Red-winged Blackbirds have been gathering in flocks throughout the winter.
The birds appear to have preferred trees, gathering in the same tree or adjacent trees for several days. They provide a choir of singing in the morning and so cannot be missed. There has been one flock in the Western area near the hospital. Another flock has been at the end of the road on North Mesa.
There is a pattern to their flocking behavior when they gather in a tree. The birds typically sit with a distance of two to three feet from each other. You do not see the birds sitting closer to one another. There is only an occasional bird that is sitting several feet from the main group of birds. If you look closely at the photo below, you will see that the birds are gathered together behind several readily available branches. They apparently would become too spread out if they used all of the branches. If two birds appear close to one another, one bird is actually behind and a little to the side of the other bird.
Interestingly, this same pattern for flocking also occurs when the birds are flying. The birds may suddenly erupt from a tree as a group and all fly in the same direction. Most of the birds fly with about two to three feet of space among them and they somehow keep this distance even when they change direction.
There is no apparent lead bird when a flock is flying. How do 20 or 30 birds know how to position themselves to create this kind of behavior? How can one Red-winged Blackbird simultaneously monitor another 20 or 30 Red-winged Blackbirds and also adjust its flying at the same time? How can the other Red-wing Blackbirds in the flock do this and not scatter in all directions?

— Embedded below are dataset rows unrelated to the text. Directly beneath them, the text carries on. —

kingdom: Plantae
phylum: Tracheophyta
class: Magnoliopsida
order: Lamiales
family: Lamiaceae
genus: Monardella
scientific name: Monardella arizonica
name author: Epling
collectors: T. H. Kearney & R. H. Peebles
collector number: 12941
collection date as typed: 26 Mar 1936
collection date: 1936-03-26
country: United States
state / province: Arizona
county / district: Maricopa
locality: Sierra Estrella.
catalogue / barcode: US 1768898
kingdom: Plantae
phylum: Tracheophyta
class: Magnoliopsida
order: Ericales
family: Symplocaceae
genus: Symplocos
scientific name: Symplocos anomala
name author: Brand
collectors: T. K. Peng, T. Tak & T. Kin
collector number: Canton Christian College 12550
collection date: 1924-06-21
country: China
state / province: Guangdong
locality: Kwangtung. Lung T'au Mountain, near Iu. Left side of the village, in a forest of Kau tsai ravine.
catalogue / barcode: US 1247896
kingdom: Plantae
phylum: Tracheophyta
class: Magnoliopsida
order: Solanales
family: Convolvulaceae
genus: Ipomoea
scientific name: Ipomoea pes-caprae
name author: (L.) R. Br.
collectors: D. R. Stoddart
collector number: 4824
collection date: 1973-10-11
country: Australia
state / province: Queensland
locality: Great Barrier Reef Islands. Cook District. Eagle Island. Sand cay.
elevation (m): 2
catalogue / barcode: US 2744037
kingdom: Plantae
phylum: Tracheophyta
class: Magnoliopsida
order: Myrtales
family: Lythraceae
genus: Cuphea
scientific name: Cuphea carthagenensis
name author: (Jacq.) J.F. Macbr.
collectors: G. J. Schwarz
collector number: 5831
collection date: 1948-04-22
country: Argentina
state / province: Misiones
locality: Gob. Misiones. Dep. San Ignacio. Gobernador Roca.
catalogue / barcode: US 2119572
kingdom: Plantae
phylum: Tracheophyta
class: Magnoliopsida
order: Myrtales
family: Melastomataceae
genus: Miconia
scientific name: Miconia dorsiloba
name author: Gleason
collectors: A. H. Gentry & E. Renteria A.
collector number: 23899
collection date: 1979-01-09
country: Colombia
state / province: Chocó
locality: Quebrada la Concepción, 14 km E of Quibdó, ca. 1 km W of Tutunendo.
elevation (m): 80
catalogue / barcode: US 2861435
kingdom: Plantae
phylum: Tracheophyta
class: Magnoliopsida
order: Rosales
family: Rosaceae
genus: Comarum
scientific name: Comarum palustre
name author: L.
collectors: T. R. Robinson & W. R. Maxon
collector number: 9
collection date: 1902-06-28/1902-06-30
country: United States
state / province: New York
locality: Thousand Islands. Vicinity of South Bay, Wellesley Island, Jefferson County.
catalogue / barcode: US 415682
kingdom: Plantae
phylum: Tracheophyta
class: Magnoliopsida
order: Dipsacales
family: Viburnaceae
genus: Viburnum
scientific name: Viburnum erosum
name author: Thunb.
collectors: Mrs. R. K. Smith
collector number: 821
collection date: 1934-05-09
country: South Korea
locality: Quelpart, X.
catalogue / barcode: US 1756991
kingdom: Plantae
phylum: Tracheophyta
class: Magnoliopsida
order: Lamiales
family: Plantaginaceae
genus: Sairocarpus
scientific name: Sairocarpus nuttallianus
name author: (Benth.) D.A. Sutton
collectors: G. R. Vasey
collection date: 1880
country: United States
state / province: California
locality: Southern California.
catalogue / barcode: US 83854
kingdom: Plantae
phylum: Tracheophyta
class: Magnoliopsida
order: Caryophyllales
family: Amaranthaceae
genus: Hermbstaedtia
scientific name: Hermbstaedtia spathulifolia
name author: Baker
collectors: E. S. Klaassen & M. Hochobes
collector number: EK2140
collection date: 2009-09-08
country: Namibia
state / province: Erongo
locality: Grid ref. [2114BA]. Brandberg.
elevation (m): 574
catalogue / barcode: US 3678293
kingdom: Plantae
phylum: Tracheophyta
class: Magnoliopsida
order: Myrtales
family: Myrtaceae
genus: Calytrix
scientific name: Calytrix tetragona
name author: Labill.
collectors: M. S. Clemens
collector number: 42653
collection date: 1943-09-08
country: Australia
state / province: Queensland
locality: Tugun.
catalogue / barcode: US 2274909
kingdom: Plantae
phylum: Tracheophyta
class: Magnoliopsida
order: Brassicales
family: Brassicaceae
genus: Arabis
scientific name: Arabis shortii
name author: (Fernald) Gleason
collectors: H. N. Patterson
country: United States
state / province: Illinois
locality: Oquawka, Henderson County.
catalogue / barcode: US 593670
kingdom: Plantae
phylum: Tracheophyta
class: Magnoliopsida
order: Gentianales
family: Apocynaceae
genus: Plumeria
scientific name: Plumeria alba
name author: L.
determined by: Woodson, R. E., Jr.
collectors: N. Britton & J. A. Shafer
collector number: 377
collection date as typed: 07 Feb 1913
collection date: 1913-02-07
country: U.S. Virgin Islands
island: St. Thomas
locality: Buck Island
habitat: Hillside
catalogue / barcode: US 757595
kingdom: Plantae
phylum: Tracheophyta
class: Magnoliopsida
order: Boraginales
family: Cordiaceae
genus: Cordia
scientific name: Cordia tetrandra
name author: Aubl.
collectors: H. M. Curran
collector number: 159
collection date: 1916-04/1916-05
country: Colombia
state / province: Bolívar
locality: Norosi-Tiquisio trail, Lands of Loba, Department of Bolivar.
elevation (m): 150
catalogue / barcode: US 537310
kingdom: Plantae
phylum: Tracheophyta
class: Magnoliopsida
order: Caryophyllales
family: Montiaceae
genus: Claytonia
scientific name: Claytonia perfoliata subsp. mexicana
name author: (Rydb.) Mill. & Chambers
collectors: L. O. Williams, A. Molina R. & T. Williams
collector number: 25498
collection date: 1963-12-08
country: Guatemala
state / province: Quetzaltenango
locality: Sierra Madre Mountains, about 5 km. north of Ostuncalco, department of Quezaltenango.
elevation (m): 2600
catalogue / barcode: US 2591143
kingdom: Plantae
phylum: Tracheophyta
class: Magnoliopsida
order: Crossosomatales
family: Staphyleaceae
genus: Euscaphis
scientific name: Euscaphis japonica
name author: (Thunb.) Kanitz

An adult male Red-winged Blackbird. Photo by David Yeamans
Immature male Red-winged Blackbirds have little wing color. Photo by David Yeamans
It turns out that flocking is not difficult to achieve based on a form of mathematics concerned with making models of complex behavior. If each bird follows the same three rules, then flocking behavior emerges. The three rules are:
- Steer yourself to avoid crowding your local flock mates. Do not be concerned about birds that are not adjacent to you.
- Also steer yourself to move toward the same distance between you and your adjacent flock mates. Again, do not be concerned about birds that are not adjacent.
Apparently a distance of two to three feet is about right to meet these two rules if you are a Red-winged Blackbird.
- Finally, steer toward the same direction as that of your adjacent flock mates. As before, do not be concerned about birds that are not adjacent.
A basic software program called “Boids” shows what happens when you put these three rules into action. You can watch flocking behavior at the following website: http://www.red3d.com/cwr/boids/.
The Netlogo website additionally allows you to manipulate the three rules as well as the number of birds in a flock. What happens with 30 birds in a flock? What about 1,000 birds? What happens when you change the closeness of adjacent birds? What happens when the direction changes by a large amount rather than a small amount? You can explore these questions at the Netlogo web address: http://ccl.northwestern.edu/netlogo/models/run.cgi?Flocking.783.569
The Netlogo website will require some practice to use since you can manipulate all three rules individually for their effect on flocking behavior. To start, you click the “setup” button and then click the “go” button. These two buttons are turned on or off by repeatedly clicking them. You then can move the sliders that control the rules and population size of the birds.
There is always something that may change flocking behavior. A Red-tailed Hawk may be one of them. You would anticipate that a flock of Red-winged Blackbirds would scatter from a tree if a hawk flew toward it.
Red-tailed Hawk. Photo by David Yeamans
The assumption is that the hawk is actively hunting for food. Surprisingly, a hawk instead may circle by a flock or even just roost in a nearby tree. It may show no interest in Red-winged Blackbirds other than to stay nearby. The Red-winged Blackbirds in turn may appear to ignore the hawk and continue their same flocking behavior.
So what is going on? Is there a new set of rules that guide the behavior between hawks and Red-winged Blackbirds, just as there are rules that guide flocking behavior?